** DATA SHOWN follows **
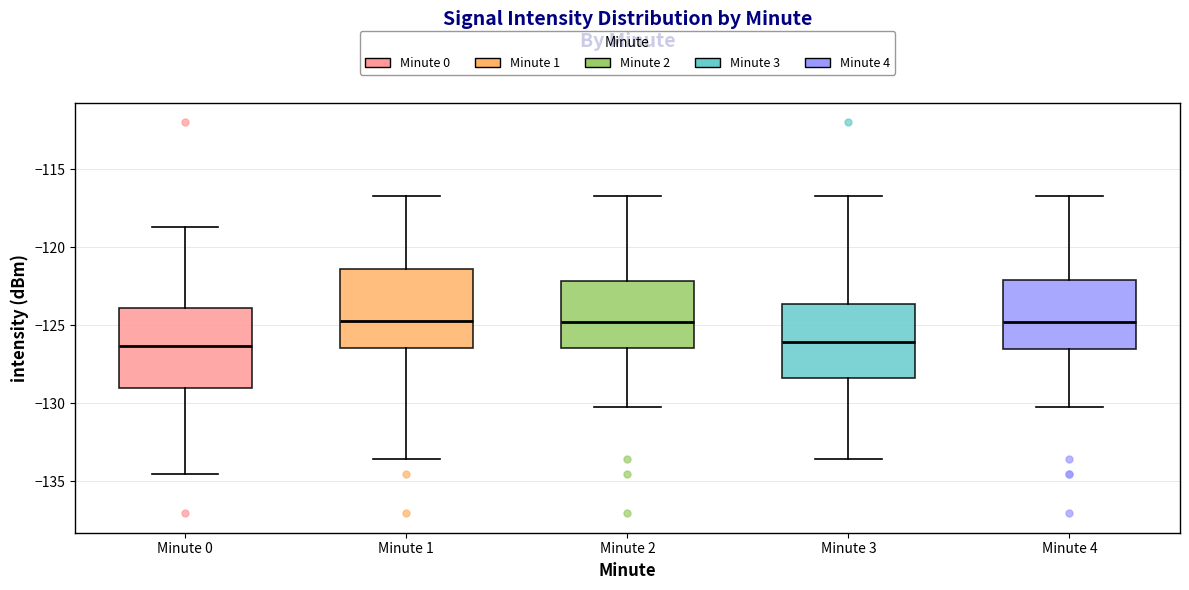

Reading left to right, read every box against the y-axis: the position of its median line, the range the box covers, and the ends of its whiskers. The values are not printed on the chart, so give them approximately, as read against the axis.

Minute 0: median -126.5, box -129.0 to -124.0, whiskers -134.5 to -118.5
Minute 1: median -124.5, box -126.5 to -121.5, whiskers -133.5 to -116.5
Minute 2: median -125.0, box -126.5 to -122.0, whiskers -130.5 to -116.5
Minute 3: median -126.0, box -128.5 to -123.5, whiskers -133.5 to -116.5
Minute 4: median -125.0, box -126.5 to -122.0, whiskers -130.5 to -116.5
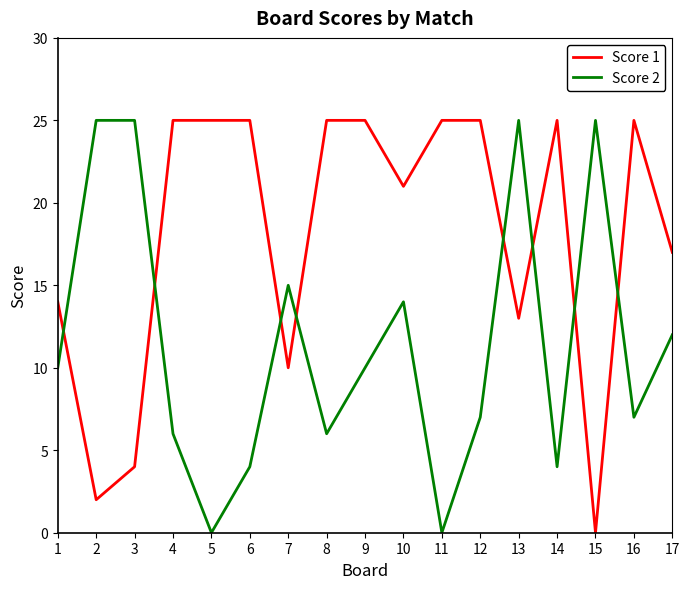

Does the chart have visible grid lines?

No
** End of DATA SHOWN **
- **REQUIRED ACTION**
Arrange the lines above as a Markdown table with the columns Row and Line, starting at the line containing "Minute 0: median" and ending at the line containing "Minute 3: median", both included. Leave out blank lines and anything outside that span.

- **COMPLETED TASK**
| Row | Line |
|---|---|
| 1 | Minute 0: median -126.5, box -129.0 to -124.0, whiskers -134.5 to -118.5 |
| 2 | Minute 1: median -124.5, box -126.5 to -121.5, whiskers -133.5 to -116.5 |
| 3 | Minute 2: median -125.0, box -126.5 to -122.0, whiskers -130.5 to -116.5 |
| 4 | Minute 3: median -126.0, box -128.5 to -123.5, whiskers -133.5 to -116.5 |